Завтракали женщины молча. Словно холодный ветерок подул между ними. Нина не понимала Клавдию. Как она может так к своему дитю относится. Ну ладно, пока не родилась, надеялась все, что никого и не будет у нее. Но теперь, когда все свершилось. Теперь уж ничего не изменишь. Лежит вон она на печи, дышит и даже есть пытается. Хотя кто знает, чем такое питание для крохи обернется. А Клавдия даже на руки ее сама ни разу не взяла, не приголубила.
Клавдия же поглядывала изредка на сноху и понимала, что осуждает она ее. Ей легко, городской, осуждать. Не знает она, каково придется Клавдии, как узнают, что нагуляла она ребенка от женатого мужика, да еще и от беременной жены. Ему то ничего не будет, а вот от нее все отвернутся. А потом и ребеночек страдать будет. Даже маленькую всю задразнят нехорошими словами. И ведь что обидно, что не отмоешься, не оправдаешься. Испокон заведено, что мужику в таких делах всегда веры больше. Отбрешется он, что Клавка сама его чуть ли не насильно затащила в конюшню. Уж время сколько прошло с той ночи, Клавдия сама уж многое подзабыла, как все случилось. А люди все высчитают, вызнают, словно сами в тот момент в конюшне были. И обязательно дознаются с кем она была.
- Ну что, осуждаешь меня, считаешь что я ведьма злая. Сижу вот тут и жду, когда Бог ребеночка приберет. Не буду скрывать, не нужна она мне совсем. Вся жизнь моя теперь из за нее наперекосяк пойдет. Да злюсь то я не на нее, а на себя, на Егорку постылого, на ту ночь, когда я себя еще раз бабой почувствовала. Злюсь на себя, что забыла, что баба его на сносях уже. Вот вот должна разродиться была, а он там со мной забавлялся.
Сижу, злюсь, а сердце мое кровью обливается. Ночью сколько раз проснусь, посмотрю, не пришло ли молоко, а все сухо. Хоть бы каплю выдавила. Я ведь слышала, как ты волокитишься на печи. Мне и девчонку жалко. Вот не нужна она мне, а жалко. Своя ведь кровинушка. Может от переживания и молока то нет у меня. Ты вот молодая, скажи, как мне быть, что делать дальше.
Нина слушала свекровь и понимала, что страдает та всей душой.
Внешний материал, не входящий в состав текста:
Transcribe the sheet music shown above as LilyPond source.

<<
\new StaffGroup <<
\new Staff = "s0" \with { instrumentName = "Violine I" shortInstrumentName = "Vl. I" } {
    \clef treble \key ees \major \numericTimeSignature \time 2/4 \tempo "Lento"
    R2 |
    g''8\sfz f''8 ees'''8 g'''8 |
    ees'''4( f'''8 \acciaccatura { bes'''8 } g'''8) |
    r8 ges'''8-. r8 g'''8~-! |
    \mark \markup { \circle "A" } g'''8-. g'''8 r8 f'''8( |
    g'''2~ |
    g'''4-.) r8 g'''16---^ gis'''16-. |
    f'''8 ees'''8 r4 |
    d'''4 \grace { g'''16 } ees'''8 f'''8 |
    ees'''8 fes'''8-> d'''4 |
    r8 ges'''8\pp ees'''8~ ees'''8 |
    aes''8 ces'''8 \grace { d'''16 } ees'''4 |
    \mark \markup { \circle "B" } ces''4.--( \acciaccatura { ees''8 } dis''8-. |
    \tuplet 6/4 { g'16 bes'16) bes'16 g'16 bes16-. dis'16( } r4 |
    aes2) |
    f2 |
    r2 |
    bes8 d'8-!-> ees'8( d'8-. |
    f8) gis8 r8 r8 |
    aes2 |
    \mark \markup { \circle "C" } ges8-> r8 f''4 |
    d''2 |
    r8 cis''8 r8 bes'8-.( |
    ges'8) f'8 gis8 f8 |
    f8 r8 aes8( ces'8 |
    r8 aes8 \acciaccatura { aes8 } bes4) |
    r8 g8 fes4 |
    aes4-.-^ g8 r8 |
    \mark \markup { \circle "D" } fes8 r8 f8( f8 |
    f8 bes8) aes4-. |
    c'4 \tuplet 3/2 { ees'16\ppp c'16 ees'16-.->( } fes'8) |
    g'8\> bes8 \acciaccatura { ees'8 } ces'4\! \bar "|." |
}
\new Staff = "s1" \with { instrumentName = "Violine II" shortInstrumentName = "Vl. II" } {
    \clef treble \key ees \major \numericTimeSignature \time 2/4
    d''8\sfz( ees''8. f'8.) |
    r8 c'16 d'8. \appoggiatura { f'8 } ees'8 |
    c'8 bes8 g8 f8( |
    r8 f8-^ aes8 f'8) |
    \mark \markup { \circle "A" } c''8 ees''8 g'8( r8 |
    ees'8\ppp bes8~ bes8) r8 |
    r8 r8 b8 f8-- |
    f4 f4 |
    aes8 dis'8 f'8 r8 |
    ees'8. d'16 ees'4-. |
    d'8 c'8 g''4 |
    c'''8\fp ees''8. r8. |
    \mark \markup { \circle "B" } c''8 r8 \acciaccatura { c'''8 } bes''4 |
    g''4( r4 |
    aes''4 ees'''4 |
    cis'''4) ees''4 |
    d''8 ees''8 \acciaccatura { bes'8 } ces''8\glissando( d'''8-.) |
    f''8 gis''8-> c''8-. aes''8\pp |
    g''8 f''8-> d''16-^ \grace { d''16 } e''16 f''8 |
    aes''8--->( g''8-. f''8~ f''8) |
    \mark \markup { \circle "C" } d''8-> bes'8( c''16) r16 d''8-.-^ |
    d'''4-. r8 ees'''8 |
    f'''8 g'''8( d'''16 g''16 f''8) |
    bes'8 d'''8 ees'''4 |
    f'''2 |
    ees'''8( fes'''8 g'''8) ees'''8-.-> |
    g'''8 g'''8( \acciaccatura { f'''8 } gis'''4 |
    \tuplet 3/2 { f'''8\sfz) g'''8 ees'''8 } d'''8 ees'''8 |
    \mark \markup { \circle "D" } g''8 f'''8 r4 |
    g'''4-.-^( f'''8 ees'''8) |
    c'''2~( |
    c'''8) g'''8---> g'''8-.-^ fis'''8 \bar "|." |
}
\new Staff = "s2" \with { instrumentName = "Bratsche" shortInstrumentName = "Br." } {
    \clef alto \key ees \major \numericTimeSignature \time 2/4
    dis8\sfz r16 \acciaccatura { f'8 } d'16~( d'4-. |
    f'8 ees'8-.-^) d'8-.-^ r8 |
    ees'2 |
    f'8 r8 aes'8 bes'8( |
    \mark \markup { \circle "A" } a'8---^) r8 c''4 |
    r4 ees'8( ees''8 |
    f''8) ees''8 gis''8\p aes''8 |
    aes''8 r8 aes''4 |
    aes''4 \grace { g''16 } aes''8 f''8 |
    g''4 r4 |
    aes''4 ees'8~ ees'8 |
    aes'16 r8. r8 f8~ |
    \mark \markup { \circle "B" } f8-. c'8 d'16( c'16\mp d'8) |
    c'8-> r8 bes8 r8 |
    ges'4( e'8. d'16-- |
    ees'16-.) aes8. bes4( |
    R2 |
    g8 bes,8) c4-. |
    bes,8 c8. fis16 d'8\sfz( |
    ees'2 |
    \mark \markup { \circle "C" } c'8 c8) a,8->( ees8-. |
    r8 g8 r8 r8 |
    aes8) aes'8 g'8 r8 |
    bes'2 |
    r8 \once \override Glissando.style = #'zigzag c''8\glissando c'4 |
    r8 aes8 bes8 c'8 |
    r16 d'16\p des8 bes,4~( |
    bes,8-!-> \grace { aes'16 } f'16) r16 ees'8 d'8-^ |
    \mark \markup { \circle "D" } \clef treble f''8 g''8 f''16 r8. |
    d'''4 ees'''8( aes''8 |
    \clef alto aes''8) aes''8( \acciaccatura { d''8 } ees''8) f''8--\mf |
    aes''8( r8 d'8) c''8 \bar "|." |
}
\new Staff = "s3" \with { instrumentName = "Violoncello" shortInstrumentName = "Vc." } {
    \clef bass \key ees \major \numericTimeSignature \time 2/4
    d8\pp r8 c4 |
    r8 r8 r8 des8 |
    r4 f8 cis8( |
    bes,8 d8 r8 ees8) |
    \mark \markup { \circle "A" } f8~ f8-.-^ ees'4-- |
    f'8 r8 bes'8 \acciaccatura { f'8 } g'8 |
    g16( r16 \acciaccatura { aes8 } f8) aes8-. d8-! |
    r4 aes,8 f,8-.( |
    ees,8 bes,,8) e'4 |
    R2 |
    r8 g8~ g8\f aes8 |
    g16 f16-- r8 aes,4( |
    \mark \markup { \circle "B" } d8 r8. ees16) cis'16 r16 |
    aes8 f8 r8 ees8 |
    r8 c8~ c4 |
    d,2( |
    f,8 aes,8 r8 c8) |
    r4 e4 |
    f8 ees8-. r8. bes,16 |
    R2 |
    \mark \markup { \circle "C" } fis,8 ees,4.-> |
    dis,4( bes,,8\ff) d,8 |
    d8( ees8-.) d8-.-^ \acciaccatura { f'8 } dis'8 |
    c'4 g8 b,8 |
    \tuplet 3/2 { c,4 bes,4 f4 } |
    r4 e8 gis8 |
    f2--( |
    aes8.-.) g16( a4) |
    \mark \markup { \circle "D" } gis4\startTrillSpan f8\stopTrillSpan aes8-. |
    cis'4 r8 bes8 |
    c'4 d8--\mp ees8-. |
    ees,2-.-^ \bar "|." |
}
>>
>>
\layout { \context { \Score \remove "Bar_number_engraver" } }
И кто она, приезжая, городская, чтоб судить ее. Она же совсем не знает деревенских нравов. Нина встала, подсела к свекрови на лавку, обняла ее. Та с благодарностью посмотрела на Нину. Не оттолкнула, а приняла ее такую, со всеми грехами. На душе стало легко. Выпутается она как-нибудь. Пусть отвернутся деревенские, а сноха нет. И не было для Клавдии в этот момент человека ближе, чем Нина, хоть и знала то она ее совсем немного.
Они опять замолчали. И опять тишина в избе. Только Васятка играл на полу и лопотал о чем то своем. Нина подскочила, пришла пора кормить малютку. Опять несколько капель молока. Сидеть некогда. За ночь целая горка грязных пеленок набралась. Стирать надо.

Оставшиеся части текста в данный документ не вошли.